§ TASK DATA:
****************
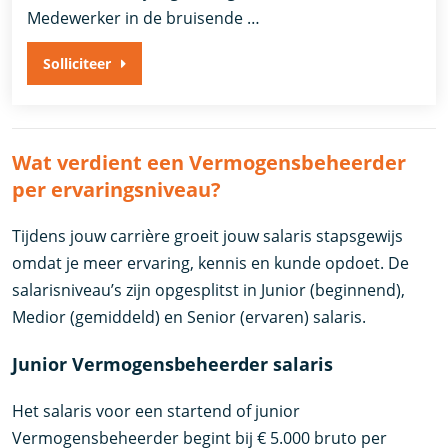
Medewerker in de bruisende …
Solliciteer
Wat verdient een Vermogensbeheerder
per ervaringsniveau?
Tijdens jouw carrière groeit jouw salaris stapsgewijs
omdat je meer ervaring, kennis en kunde opdoet. De
salarisniveau’s zijn opgesplitst in Junior (beginnend),
Medior (gemiddeld) en Senior (ervaren) salaris.
Junior Vermogensbeheerder salaris
Het salaris voor een startend of junior
Vermogensbeheerder begint bij € 5.000 bruto per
****************
§ WORK REQUEST: Extract every line from the one containing "salarisniveau’s zijn opgesplitst" to the end of the entries, including both of those lines, exactly as given and with nothing added.

§ EXERCISE ANSWER:
salarisniveau’s zijn opgesplitst in Junior (beginnend),
Medior (gemiddeld) en Senior (ervaren) salaris.
Junior Vermogensbeheerder salaris
Het salaris voor een startend of junior
Vermogensbeheerder begint bij € 5.000 bruto per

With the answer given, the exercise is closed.